* **Butir Tugas A**
Sebutkan semua istilah yang diberi definisi dalam Pasal 1 pada kutipan dokumen.
* **Butir Tugas B**
Tulis ulang tanpa perubahan bagian kutipan dokumen yang dimulai dari "Dalam Peraturan Lembaga" dan berakhir pada "kebijakan Pengadaan Barang/Jasa Pemerintah.".

* **Kutipan Dokumen**
Latar belakang penetapan Peraturan LKPP Nomor 17 Tahun 2018 tentang Sanksi Daftar Hitam Dalam Pengadaan Barang/jasa adalah untuk melaksanakan ketentuan Pasal 91 ayat (1) huruf v dan huruf w Peraturan Presiden Nomor 16 Tahun 2018 tentang Pengadaan Barang/Jasa Pemerintah, perlu menetapkan Peraturan Lembaga Kebijakan Pengadaan Barang/Jasa Pemerintah tentang Sanksi Daftar Hitam Dalam Pengadaan Barang/Jasa Pemerintah.

Dasar Hukum

Dasar Hukum Peraturan LKPP Nomor 17 Tahun 2018 tentang Sanksi Daftar Hitam Dalam Pengadaan Barang/jasa adalah:
  1. Peraturan Presiden Nomor 157 Tahun 2014 tentang Perubahan Atas Peraturan Presiden Nomor 106 Tahun 2007 tentang Lembaga Kebijakan Pengadaan Barang/Jasa Pemerintah (Lembaran Negara Republik Indonesia Tahun 2014 Nomor 314);
  2. Peraturan Presiden Nomor 16 Tahun 2018 tentang Pengadaan Barang/Jasa Pemerintah (Lembaran Negara Republik Indonesia Tahun 2018 Nomor 33);

Isi

Berikut adalah isi dari Peraturan LKPP Nomor 17 Tahun 2018 tentang Sanksi Daftar Hitam Dalam Pengadaan Barang/jasa (tidak dalam format asli):

BAB I
KETENTUAN UMUM

Pasal 1

Dalam Peraturan Lembaga ini yang dimaksud dengan:
  1. Pengadaan Barang/Jasa Pemerintah yang selanjutnya disebut dengan Pengadaan Barang/Jasa adalah kegiatan Pengadaan Barang/Jasa oleh Kementerian/Lembaga/ Pemerintah Daerah yang dibiayai oleh Anggaran Pendapatan dan Belanja Negara/Anggaran Pendapatan dan Belanja Daerah yang prosesnya sejak identifikasi kebutuhan, sampai dengan serah terima hasil pekerjaan.
  2. Lembaga Kebijakan Pengadaan Barang/Jasa Pemerintah yang selanjutnya disingkat LKPP adalah lembaga Pemerintah yang bertugas mengembangkan dan merumuskan kebijakan Pengadaan Barang/Jasa Pemerintah.
  3. Kementerian Negara yang selanjutnya disebut Kementerian adalah perangkat pemerintah yang membidangi urusan tertentu dalam pemerintahan.
  4. Lembaga adalah organisasi non-Kementerian Negara dan instansi lain pengguna anggaran yang dibentuk untuk melaksanakan tugas tertentu berdasarkan Undang- Undang Dasar Negara Republik Indonesia Tahun 1945 atau peraturan perundang-undangan lainnya.
  5. Perangkat Daerah adalah unsur pembantu Kepala Daerah dan Dewan Perwakilan Rakyat Daerah dalam penyelenggaraan Urusan Pemerintahan yang menjadi kewenangan Daerah.

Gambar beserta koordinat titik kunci

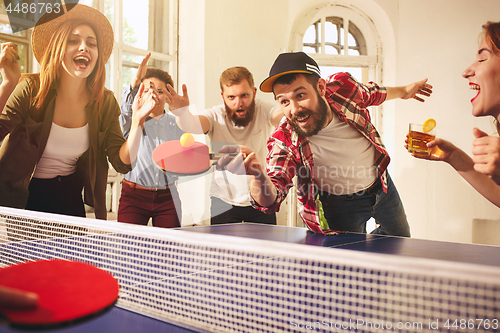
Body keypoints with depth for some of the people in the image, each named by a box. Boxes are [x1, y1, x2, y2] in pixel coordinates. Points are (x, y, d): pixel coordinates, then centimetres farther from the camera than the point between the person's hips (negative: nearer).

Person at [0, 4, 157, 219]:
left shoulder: (105, 102, -7)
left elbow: (122, 163, -9)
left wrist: (137, 121, -22)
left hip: (71, 199, 3)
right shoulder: (31, 90, -14)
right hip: (21, 199, -2)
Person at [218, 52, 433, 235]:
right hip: (341, 205, -4)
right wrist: (259, 176, -63)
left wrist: (403, 92, 19)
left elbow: (371, 93, -1)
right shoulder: (285, 141, -35)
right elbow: (270, 200, -40)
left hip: (381, 184, 5)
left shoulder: (342, 86, -26)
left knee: (401, 242, 26)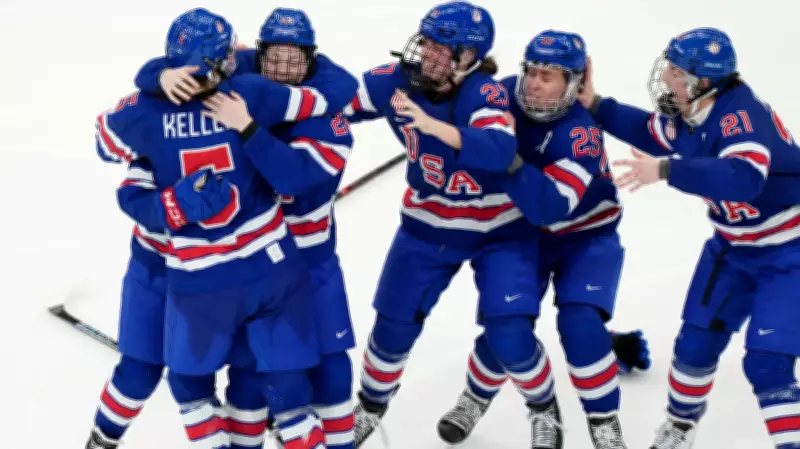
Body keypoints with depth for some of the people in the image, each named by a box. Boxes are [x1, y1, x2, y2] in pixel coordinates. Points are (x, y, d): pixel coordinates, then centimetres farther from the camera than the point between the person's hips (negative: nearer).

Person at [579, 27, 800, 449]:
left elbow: (743, 179, -49)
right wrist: (595, 105, 6)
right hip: (734, 247, 8)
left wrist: (665, 171, -52)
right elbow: (651, 134, 16)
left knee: (766, 363, -15)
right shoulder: (687, 115, -6)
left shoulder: (740, 114, -31)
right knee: (696, 342, 12)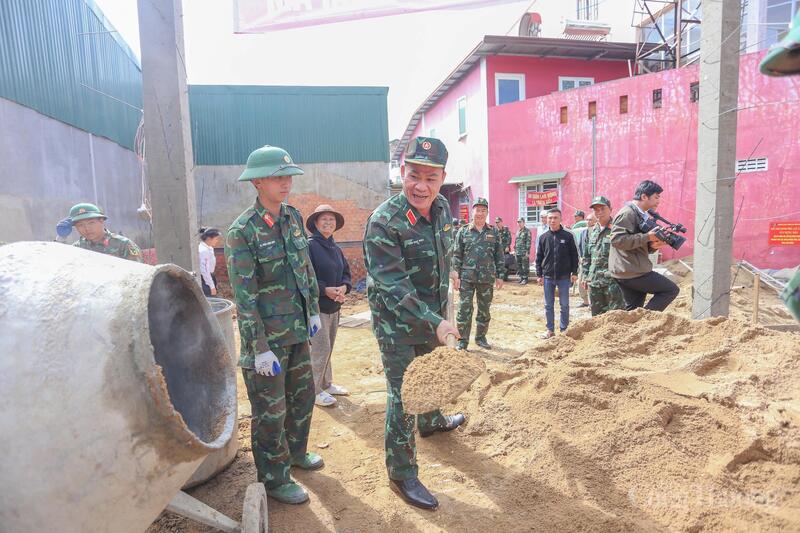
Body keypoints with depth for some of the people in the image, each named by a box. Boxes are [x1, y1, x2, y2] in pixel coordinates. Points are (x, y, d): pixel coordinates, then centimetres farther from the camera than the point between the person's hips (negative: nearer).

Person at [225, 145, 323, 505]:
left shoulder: (293, 217, 4)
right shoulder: (242, 231, -16)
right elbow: (244, 296, -18)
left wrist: (314, 311, 14)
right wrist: (260, 348, -17)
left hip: (298, 329, 7)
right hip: (267, 334, -7)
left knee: (303, 393, 20)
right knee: (270, 410, 6)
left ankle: (296, 451, 44)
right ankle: (274, 479, 26)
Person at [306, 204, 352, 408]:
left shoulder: (336, 249, 11)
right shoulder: (309, 246, -12)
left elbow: (346, 273, 13)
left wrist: (344, 287, -8)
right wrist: (325, 290, -22)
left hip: (334, 307, 8)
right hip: (317, 306, -7)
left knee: (328, 347, 17)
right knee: (321, 348, -5)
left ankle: (326, 384, 31)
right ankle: (315, 390, 10)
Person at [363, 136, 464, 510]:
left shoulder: (442, 208, -3)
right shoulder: (384, 222, -26)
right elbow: (393, 287, -29)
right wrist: (433, 322, -36)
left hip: (434, 317, 8)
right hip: (397, 324, -7)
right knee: (402, 395, 1)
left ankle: (431, 421, 56)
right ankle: (401, 473, 18)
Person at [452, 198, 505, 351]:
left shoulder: (494, 233, 6)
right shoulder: (463, 232, 2)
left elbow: (500, 256, 8)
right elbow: (456, 255, 0)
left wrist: (500, 276, 3)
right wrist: (456, 275, -6)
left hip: (487, 279, 2)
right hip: (466, 278, -2)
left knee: (485, 310, 11)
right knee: (464, 309, 0)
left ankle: (480, 337, 27)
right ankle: (462, 340, 9)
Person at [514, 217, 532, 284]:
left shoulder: (527, 231, -6)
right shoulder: (517, 231, 16)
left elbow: (528, 242, -11)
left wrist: (528, 252, -15)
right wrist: (514, 250, 17)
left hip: (524, 252, -7)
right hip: (518, 252, 7)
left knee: (525, 266, -3)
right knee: (519, 266, 10)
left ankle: (525, 279, 3)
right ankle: (521, 277, 19)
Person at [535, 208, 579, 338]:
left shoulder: (568, 236, -2)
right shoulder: (543, 237, 4)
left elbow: (574, 255, 1)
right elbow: (539, 257, 6)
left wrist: (574, 272, -3)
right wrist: (539, 275, 3)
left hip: (564, 276, -2)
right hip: (548, 277, 2)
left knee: (564, 304, 6)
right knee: (548, 305, 8)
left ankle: (564, 329, 17)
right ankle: (550, 330, 19)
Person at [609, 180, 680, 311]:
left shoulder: (642, 216, 19)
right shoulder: (627, 213, -12)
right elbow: (617, 240, -23)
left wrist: (653, 245, 1)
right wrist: (647, 237, -21)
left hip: (627, 272, 10)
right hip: (632, 272, -10)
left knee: (633, 310, 12)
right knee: (672, 290, -3)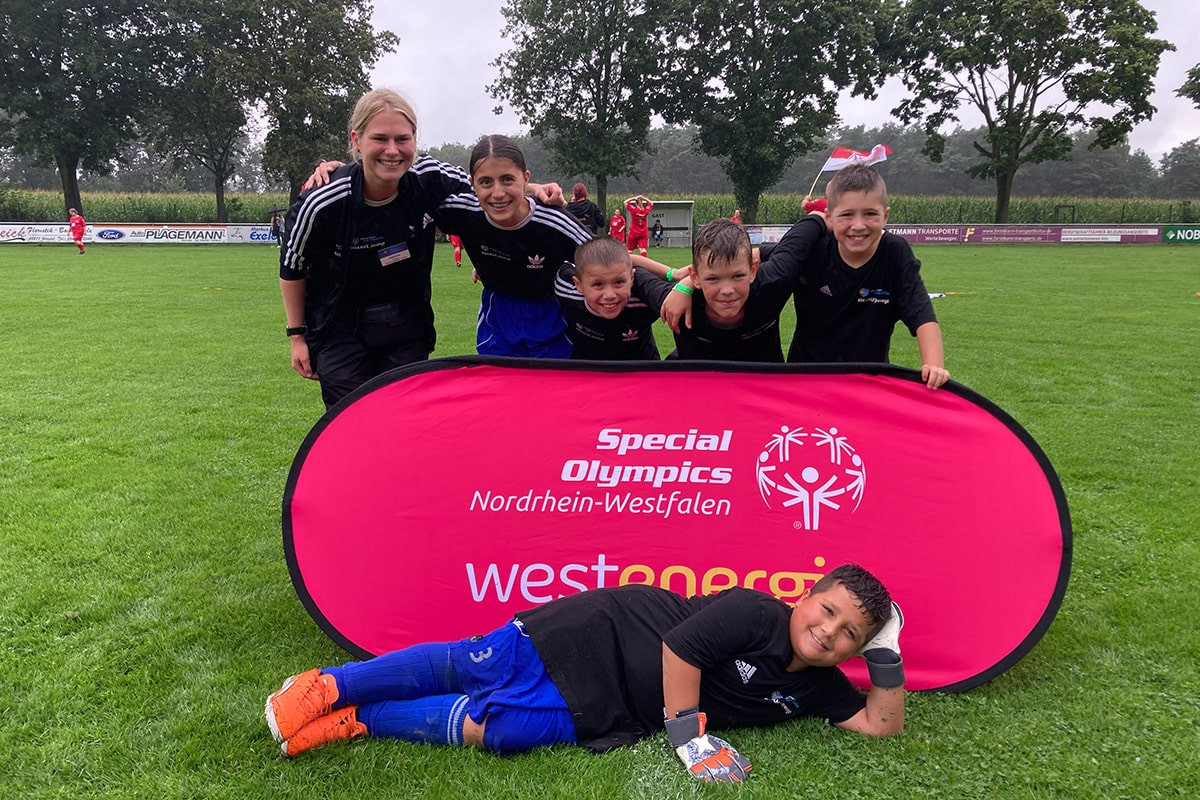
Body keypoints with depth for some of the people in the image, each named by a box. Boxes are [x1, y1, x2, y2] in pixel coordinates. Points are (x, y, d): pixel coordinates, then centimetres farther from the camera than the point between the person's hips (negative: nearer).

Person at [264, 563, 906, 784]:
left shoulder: (814, 687, 5)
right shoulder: (754, 611, -16)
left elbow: (882, 723, 5)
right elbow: (681, 647, -21)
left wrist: (886, 653, -7)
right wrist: (689, 738, -20)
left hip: (594, 714, 4)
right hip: (602, 636, -4)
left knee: (487, 730, -4)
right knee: (459, 666, -5)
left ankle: (354, 720, 8)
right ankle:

* **Bagian Jawaban A**
1. Pengadaan Barang/Jasa Pemerintah (Pengadaan Barang/Jasa)
2. Lembaga Kebijakan Pengadaan Barang/Jasa Pemerintah (LKPP)
3. Kementerian Negara (Kementerian)
4. Lembaga
5. Perangkat Daerah

* **Bagian Jawaban B**
Dalam Peraturan Lembaga ini yang dimaksud dengan:
  1. Pengadaan Barang/Jasa Pemerintah yang selanjutnya disebut dengan Pengadaan Barang/Jasa adalah kegiatan Pengadaan Barang/Jasa oleh Kementerian/Lembaga/ Pemerintah Daerah yang dibiayai oleh Anggaran Pendapatan dan Belanja Negara/Anggaran Pendapatan dan Belanja Daerah yang prosesnya sejak identifikasi kebutuhan, sampai dengan serah terima hasil pekerjaan.
  2. Lembaga Kebijakan Pengadaan Barang/Jasa Pemerintah yang selanjutnya disingkat LKPP adalah lembaga Pemerintah yang bertugas mengembangkan dan merumuskan kebijakan Pengadaan Barang/Jasa Pemerintah.